One of the characteristics not highlighted in these bullet points is the social mission and accountability that the osteopathic medical profession provides toward an overall public good. In 2010, an analysis of the social mission of medical education in 124 allopathic (17 community based) and 17 osteopathic medical schools was conducted.43 For this analysis, the definition of social mission was based on 3 factors: (1) percentage of graduates who practice primary care, (2) percentage who work in health professional shortage areas, and (3) percentage who are underrepresented minorities. In this study,43 COMs produced relatively more primary care physicians and practiced slightly more in underserved commmunities but trained a smaller percentage of underrepresented minorities. The authors concluded that medical schools with a strong social mission were generally best prepared to produce primary care for the underserved.43 
Osteopathic medicine's foundation was based in primary care and rural medicine.44 Although not explicitly stated, it could be inferred that the osteopathic medical profession continues to follow its roots as manifested by opening new schools that are predominantly located in rural and underserved communities. The new schools’ missions are to a great extent focused on producing primary care physicians for the communities in which they reside. However, for more than a century, the osteopathic medical profession has steadfastly proven it can produce high-quality physicians, with a majority practicing primary care and at a fraction of the cost of its allopathic counterparts. This outcome begs the question, what is unique, distinctive, and distinguishing about osteopathic medicine to allow this pheneomena to persist for 140 years? 
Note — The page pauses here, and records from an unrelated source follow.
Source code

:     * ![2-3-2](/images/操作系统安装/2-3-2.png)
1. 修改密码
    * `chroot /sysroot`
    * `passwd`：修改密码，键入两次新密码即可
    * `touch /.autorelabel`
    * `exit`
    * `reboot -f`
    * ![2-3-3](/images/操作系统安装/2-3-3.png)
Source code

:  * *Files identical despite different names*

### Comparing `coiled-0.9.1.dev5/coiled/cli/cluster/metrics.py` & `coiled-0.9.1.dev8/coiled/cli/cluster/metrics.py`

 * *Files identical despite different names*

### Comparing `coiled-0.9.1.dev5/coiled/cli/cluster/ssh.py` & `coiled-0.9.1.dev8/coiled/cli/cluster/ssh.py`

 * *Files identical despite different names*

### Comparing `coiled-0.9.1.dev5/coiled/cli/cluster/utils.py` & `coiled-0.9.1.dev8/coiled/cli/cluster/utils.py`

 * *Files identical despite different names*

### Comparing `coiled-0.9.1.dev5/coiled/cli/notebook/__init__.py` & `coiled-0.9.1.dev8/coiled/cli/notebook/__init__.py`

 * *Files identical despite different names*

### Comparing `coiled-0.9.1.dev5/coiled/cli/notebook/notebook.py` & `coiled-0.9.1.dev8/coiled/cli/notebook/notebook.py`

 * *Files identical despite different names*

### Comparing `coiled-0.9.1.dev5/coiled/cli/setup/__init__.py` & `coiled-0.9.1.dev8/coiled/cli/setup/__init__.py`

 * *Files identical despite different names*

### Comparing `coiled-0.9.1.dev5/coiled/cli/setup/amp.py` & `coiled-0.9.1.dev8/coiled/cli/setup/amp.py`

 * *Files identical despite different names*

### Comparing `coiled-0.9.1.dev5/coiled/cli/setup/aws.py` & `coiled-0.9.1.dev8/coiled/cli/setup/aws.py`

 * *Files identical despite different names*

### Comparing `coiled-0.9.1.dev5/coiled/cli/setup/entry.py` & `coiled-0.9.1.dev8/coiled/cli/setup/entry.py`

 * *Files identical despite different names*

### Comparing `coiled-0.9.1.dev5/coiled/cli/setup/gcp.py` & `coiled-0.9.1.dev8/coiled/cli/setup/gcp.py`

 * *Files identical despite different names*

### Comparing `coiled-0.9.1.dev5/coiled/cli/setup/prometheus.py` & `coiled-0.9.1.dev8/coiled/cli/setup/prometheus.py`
At TUCOM, we appreciate the opportunity offered by the JAOA ENGAGE Initiative, which allows COMs to showcase their scholarly activity.45 In this issue, TUCOM shares findings from a few of its programs and efforts, with GROUPIE representing just one of vast possibilities that may distinguish osteopathic medical students, COMs, and the profession. As with most COMs, TUCOM ranks near the top for the percentage of students selecting a career in primary care.46 However, a focus on primary care and community-based practice, even when adding osteopathic principles and practice, is inadequate to truly define TUCOM or osteopathic medicine's unique contributions to health care. As stated by Chen and Mullan in 2009, “The structure of today's osteopathic medical schools may be hard to distinguish from that of their allopathic counterparts, but the output of osteopathic medical schools remains clearly distinctive, and the nation's health care system benefits as a result.”27 If all COMs could find their particular “GROUPIE,” the osteopathic medical profession could individually and collectively demonstate an evidence-based approach detailing public benefits that are unique, with distingishing characteristics and distinctive outcomes that represent and define osteopathic medicine for this millenium. 
Conclusion
This brief overview of the GROUPIE program at TUCOM and the 3 articles in this issue of the JAOA related to the school's research only scratch the surface in identifying what makes osteopathic medicine distinct. As the GROUPIE program matures, TUCOM will collect additional data that it hopes will further distinguish its students as distinctive DOs. The goal is to eventually measure a systematic osteopathic adherence result that will evaluate an osteopathic approach through GROUPIE on health care outcomes. By meeting the objectives within each aspect of GROUPIE, TUCOM expects that the combined effect will improve patient-physician communication and thus result in improved quality outcomes, improved patient adherence, more cost-effective team-based approach, enhanced empathy, and improved mindfulness for DOs.